Content starts

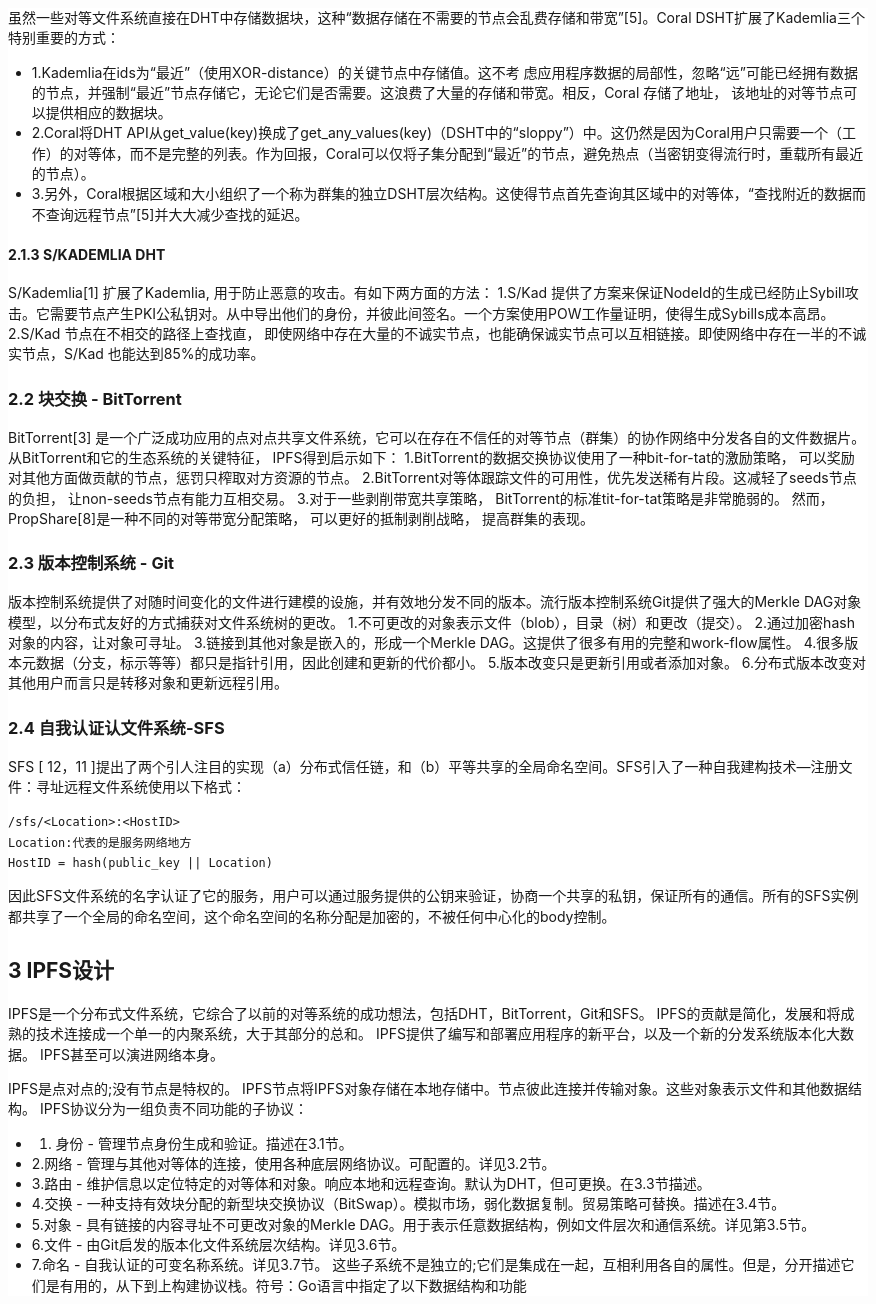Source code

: 虽然一些对等文件系统直接在DHT中存储数据块，这种“数据存储在不需要的节点会乱费存储和带宽”[5]。Coral DSHT扩展了Kademlia三个特别重要的方式：

- 1.Kademlia在ids为“最近”（使用XOR-distance）的关键节点中存储值。这不考 虑应用程序数据的局部性，忽略“远”可能已经拥有数据的节点，并强制“最近”节点存储它，无论它们是否需要。这浪费了大量的存储和带宽。相反，Coral 存储了地址， 该地址的对等节点可以提供相应的数据块。
- 2.Coral将DHT API从get_value(key)换成了get_any_values(key)（DSHT中的“sloppy”）中。这仍然是因为Coral用户只需要一个（工作）的对等体，而不是完整的列表。作为回报，Coral可以仅将子集分配到“最近”的节点，避免热点（当密钥变得流行时，重载所有最近的节点）。
- 3.另外，Coral根据区域和大小组织了一个称为群集的独立DSHT层次结构。这使得节点首先查询其区域中的对等体，“查找附近的数据而不查询远程节点”[5]并大大减少查找的延迟。

#### 2.1.3 S/KADEMLIA DHT

S/Kademlia[1] 扩展了Kademlia, 用于防止恶意的攻击。有如下两方面的方法： 1.S/Kad 提供了方案来保证NodeId的生成已经防止Sybill攻击。它需要节点产生PKI公私钥对。从中导出他们的身份，并彼此间签名。一个方案使用POW工作量证明，使得生成Sybills成本高昂。 2.S/Kad 节点在不相交的路径上查找直， 即使网络中存在大量的不诚实节点，也能确保诚实节点可以互相链接。即使网络中存在一半的不诚实节点，S/Kad 也能达到85%的成功率。

### 2.2 块交换 - BitTorrent

BitTorrent[3] 是一个广泛成功应用的点对点共享文件系统，它可以在存在不信任的对等节点（群集）的协作网络中分发各自的文件数据片。从BitTorrent和它的生态系统的关键特征， IPFS得到启示如下： 1.BitTorrent的数据交换协议使用了一种bit-for-tat的激励策略， 可以奖励对其他方面做贡献的节点，惩罚只榨取对方资源的节点。 2.BitTorrent对等体跟踪文件的可用性，优先发送稀有片段。这减轻了seeds节点的负担， 让non-seeds节点有能力互相交易。 3.对于一些剥削带宽共享策略， BitTorrent的标准tit-for-tat策略是非常脆弱的。 然而，PropShare[8]是一种不同的对等带宽分配策略， 可以更好的抵制剥削战略， 提高群集的表现。

### 2.3 版本控制系统 - Git

版本控制系统提供了对随时间变化的文件进行建模的设施，并有效地分发不同的版本。流行版本控制系统Git提供了强大的Merkle DAG对象模型，以分布式友好的方式捕获对文件系统树的更改。 1.不可更改的对象表示文件（blob），目录（树）和更改（提交）。 2.通过加密hash对象的内容，让对象可寻址。 3.链接到其他对象是嵌入的，形成一个Merkle DAG。这提供了很多有用的完整和work-flow属性。 4.很多版本元数据（分支，标示等等）都只是指针引用，因此创建和更新的代价都小。 5.版本改变只是更新引用或者添加对象。 6.分布式版本改变对其他用户而言只是转移对象和更新远程引用。

### 2.4 自我认证认文件系统-SFS

SFS [ 12，11 ]提出了两个引人注目的实现（a）分布式信任链，和（b）平等共享的全局命名空间。SFS引入了一种自我建构技术—注册文件：寻址远程文件系统使用以下格式：

```
/sfs/<Location>:<HostID>
Location:代表的是服务网络地方
HostID = hash(public_key || Location)
```

因此SFS文件系统的名字认证了它的服务，用户可以通过服务提供的公钥来验证，协商一个共享的私钥，保证所有的通信。所有的SFS实例都共享了一个全局的命名空间，这个命名空间的名称分配是加密的，不被任何中心化的body控制。

## 3 IPFS设计

IPFS是一个分布式文件系统，它综合了以前的对等系统的成功想法，包括DHT，BitTorrent，Git和SFS。 IPFS的贡献是简化，发展和将成熟的技术连接成一个单一的内聚系统，大于其部分的总和。 IPFS提供了编写和部署应用程序的新平台，以及一个新的分发系统版本化大数据。 IPFS甚至可以演进网络本身。

IPFS是点对点的;没有节点是特权的。 IPFS节点将IPFS对象存储在本地存储中。节点彼此连接并传输对象。这些对象表示文件和其他数据结构。 IPFS协议分为一组负责不同功能的子协议：

- 1. 身份 - 管理节点身份生成和验证。描述在3.1节。
- 2.网络 - 管理与其他对等体的连接，使用各种底层网络协议。可配置的。详见3.2节。
- 3.路由 - 维护信息以定位特定的对等体和对象。响应本地和远程查询。默认为DHT，但可更换。在3.3节描述。
- 4.交换 - 一种支持有效块分配的新型块交换协议（BitSwap）。模拟市场，弱化数据复制。贸易策略可替换。描述在3.4节。
- 5.对象 - 具有链接的内容寻址不可更改对象的Merkle DAG。用于表示任意数据结构，例如文件层次和通信系统。详见第3.5节。
- 6.文件 - 由Git启发的版本化文件系统层次结构。详见3.6节。
- 7.命名 - 自我认证的可变名称系统。详见3.7节。 这些子系统不是独立的;它们是集成在一起，互相利用各自的属性。但是，分开描述它们是有用的，从下到上构建协议栈。符号：Go语言中指定了以下数据结构和功能
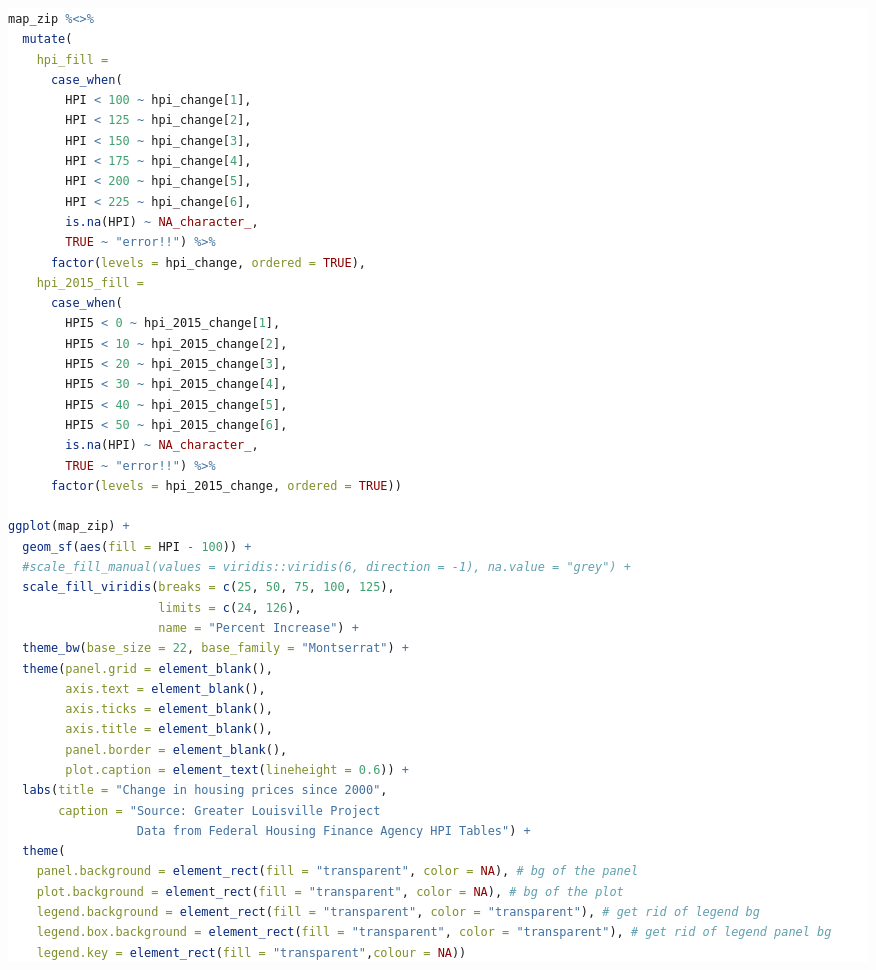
 ```r
map_zip %<>%
  mutate(
    hpi_fill = 
      case_when(
        HPI < 100 ~ hpi_change[1],
        HPI < 125 ~ hpi_change[2],
        HPI < 150 ~ hpi_change[3],
        HPI < 175 ~ hpi_change[4],
        HPI < 200 ~ hpi_change[5],
        HPI < 225 ~ hpi_change[6],
        is.na(HPI) ~ NA_character_,
        TRUE ~ "error!!") %>%
      factor(levels = hpi_change, ordered = TRUE),
    hpi_2015_fill = 
      case_when(
        HPI5 < 0 ~ hpi_2015_change[1],
        HPI5 < 10 ~ hpi_2015_change[2],
        HPI5 < 20 ~ hpi_2015_change[3],
        HPI5 < 30 ~ hpi_2015_change[4],
        HPI5 < 40 ~ hpi_2015_change[5],
        HPI5 < 50 ~ hpi_2015_change[6],
        is.na(HPI) ~ NA_character_,
        TRUE ~ "error!!") %>%
      factor(levels = hpi_2015_change, ordered = TRUE))

ggplot(map_zip) + 
  geom_sf(aes(fill = HPI - 100)) +
  #scale_fill_manual(values = viridis::viridis(6, direction = -1), na.value = "grey") +
  scale_fill_viridis(breaks = c(25, 50, 75, 100, 125), 
                     limits = c(24, 126),
                     name = "Percent Increase") +
  theme_bw(base_size = 22, base_family = "Montserrat") +
  theme(panel.grid = element_blank(),
        axis.text = element_blank(),
        axis.ticks = element_blank(),
        axis.title = element_blank(),
        panel.border = element_blank(),
        plot.caption = element_text(lineheight = 0.6)) +
  labs(title = "Change in housing prices since 2000",
       caption = "Source: Greater Louisville Project
                  Data from Federal Housing Finance Agency HPI Tables") +
  theme(
    panel.background = element_rect(fill = "transparent", color = NA), # bg of the panel
    plot.background = element_rect(fill = "transparent", color = NA), # bg of the plot
    legend.background = element_rect(fill = "transparent", color = "transparent"), # get rid of legend bg
    legend.box.background = element_rect(fill = "transparent", color = "transparent"), # get rid of legend panel bg
    legend.key = element_rect(fill = "transparent",colour = NA))
```
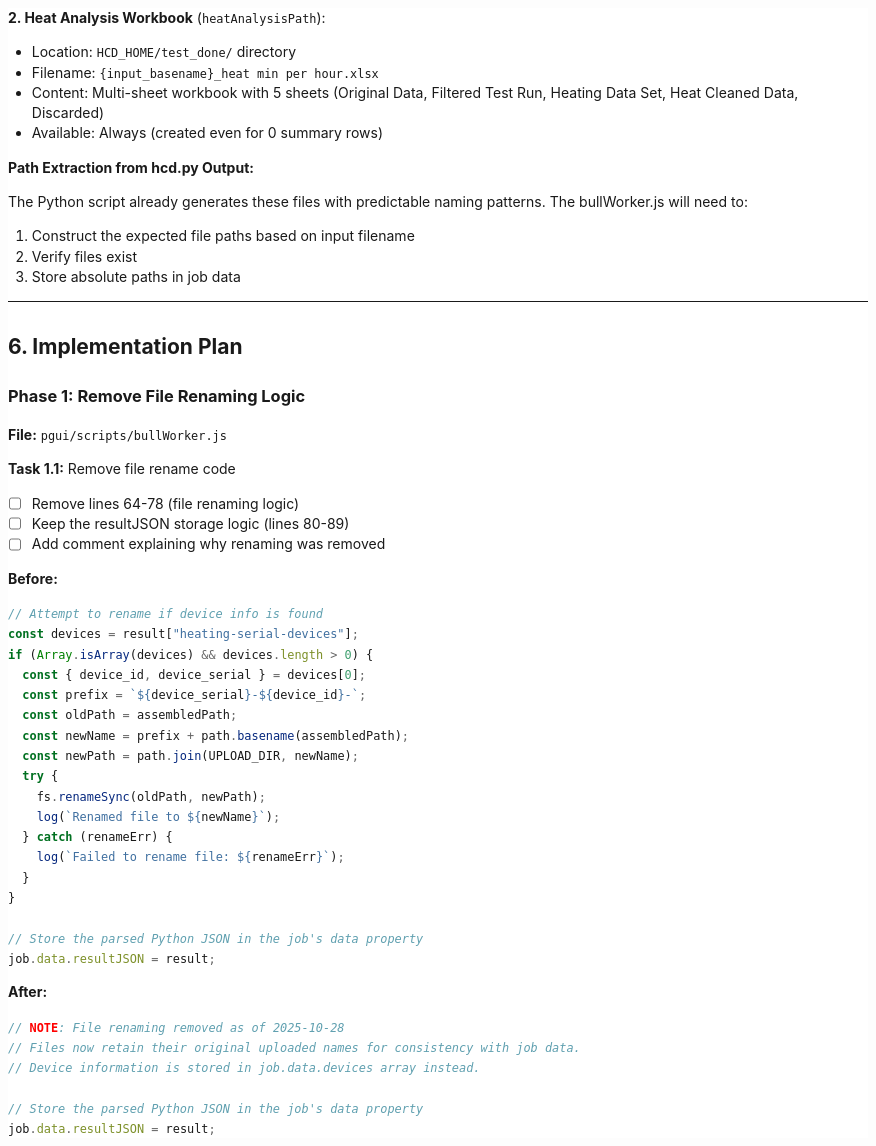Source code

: **2. Heat Analysis Workbook** (`heatAnalysisPath`):
- Location: `HCD_HOME/test_done/` directory
- Filename: `{input_basename}_heat min per hour.xlsx`
- Content: Multi-sheet workbook with 5 sheets (Original Data, Filtered Test Run, Heating Data Set, Heat Cleaned Data, Discarded)
- Available: Always (created even for 0 summary rows)

**Path Extraction from hcd.py Output:**

The Python script already generates these files with predictable naming patterns. The bullWorker.js will need to:
1. Construct the expected file paths based on input filename
2. Verify files exist
3. Store absolute paths in job data

---

## 6. Implementation Plan

### Phase 1: Remove File Renaming Logic

**File:** `pgui/scripts/bullWorker.js`

**Task 1.1:** Remove file rename code

- [ ] Remove lines 64-78 (file renaming logic)
- [ ] Keep the resultJSON storage logic (lines 80-89)
- [ ] Add comment explaining why renaming was removed

**Before:**
```javascript
// Attempt to rename if device info is found
const devices = result["heating-serial-devices"];
if (Array.isArray(devices) && devices.length > 0) {
  const { device_id, device_serial } = devices[0];
  const prefix = `${device_serial}-${device_id}-`;
  const oldPath = assembledPath;
  const newName = prefix + path.basename(assembledPath);
  const newPath = path.join(UPLOAD_DIR, newName);
  try {
    fs.renameSync(oldPath, newPath);
    log(`Renamed file to ${newName}`);
  } catch (renameErr) {
    log(`Failed to rename file: ${renameErr}`);
  }
}

// Store the parsed Python JSON in the job's data property
job.data.resultJSON = result;
```

**After:**
```javascript
// NOTE: File renaming removed as of 2025-10-28
// Files now retain their original uploaded names for consistency with job data.
// Device information is stored in job.data.devices array instead.

// Store the parsed Python JSON in the job's data property
job.data.resultJSON = result;
```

Content ends

Directions: Whatever lies between the first line of the data and the line holding "#### 2.1.3 S/KADEMLIA DHT", inclusive, should be repeated exactly, apart from the pictures.

Response:
Source code

: 虽然一些对等文件系统直接在DHT中存储数据块，这种“数据存储在不需要的节点会乱费存储和带宽”[5]。Coral DSHT扩展了Kademlia三个特别重要的方式：

- 1.Kademlia在ids为“最近”（使用XOR-distance）的关键节点中存储值。这不考 虑应用程序数据的局部性，忽略“远”可能已经拥有数据的节点，并强制“最近”节点存储它，无论它们是否需要。这浪费了大量的存储和带宽。相反，Coral 存储了地址， 该地址的对等节点可以提供相应的数据块。
- 2.Coral将DHT API从get_value(key)换成了get_any_values(key)（DSHT中的“sloppy”）中。这仍然是因为Coral用户只需要一个（工作）的对等体，而不是完整的列表。作为回报，Coral可以仅将子集分配到“最近”的节点，避免热点（当密钥变得流行时，重载所有最近的节点）。
- 3.另外，Coral根据区域和大小组织了一个称为群集的独立DSHT层次结构。这使得节点首先查询其区域中的对等体，“查找附近的数据而不查询远程节点”[5]并大大减少查找的延迟。

#### 2.1.3 S/KADEMLIA DHT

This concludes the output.